Saved entries:
--- START ---

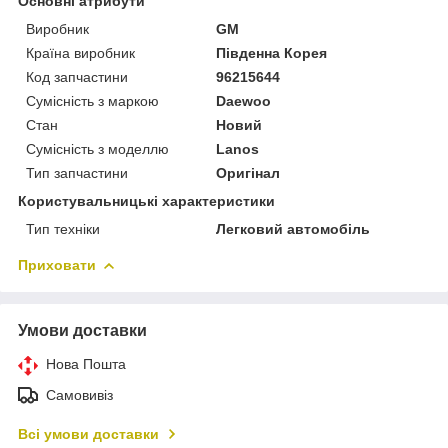
Основні атрибути
Виробник
GM
Країна виробник
Південна Корея
Код запчастини
96215644
Сумісність з маркою
Daewoo
Стан
Новий
Сумісність з моделлю
Lanos
Тип запчастини
Оригінал
Користувальницькі характеристики
Тип техніки
Легковий автомобіль
Приховати
Умови доставки
Нова Пошта
Самовивіз
Всі умови доставки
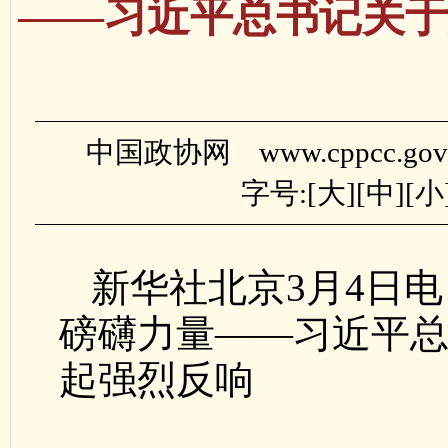
——习近平总书记关于
中国政协网 www.cppcc.gov
字号:[
大
][
中
][
小
新华社北京3月4日
磅礴力量——习近平
起强烈反响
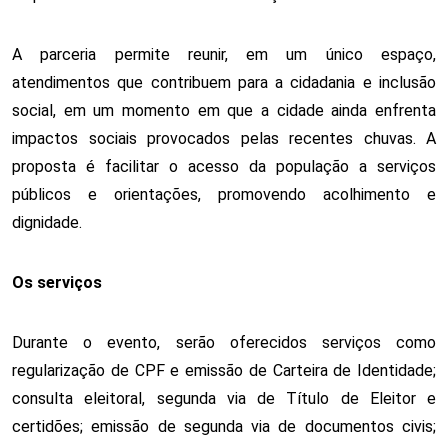
A parceria permite reunir, em um único espaço, 
atendimentos que contribuem para a cidadania e inclusão 
social, em um momento em que a cidade ainda enfrenta 
impactos sociais provocados pelas recentes chuvas. A 
proposta é facilitar o acesso da população a serviços 
públicos e orientações, promovendo acolhimento e 
dignidade.
Os serviços
Durante o evento, serão oferecidos serviços como 
regularização de CPF e emissão de Carteira de Identidade; 
consulta eleitoral, segunda via de Título de Eleitor e 
certidões; emissão de segunda via de documentos civis;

--- END ---

Work instruction
Can you print the lines of the listing word for word, beginning at the line that contains "A parceria permite" and stopping after the line that contains "públicos e orientações, promovendo"?

Response for this exercise
A parceria permite reunir, em um único espaço, 
atendimentos que contribuem para a cidadania e inclusão 
social, em um momento em que a cidade ainda enfrenta 
impactos sociais provocados pelas recentes chuvas. A 
proposta é facilitar o acesso da população a serviços 
públicos e orientações, promovendo acolhimento e 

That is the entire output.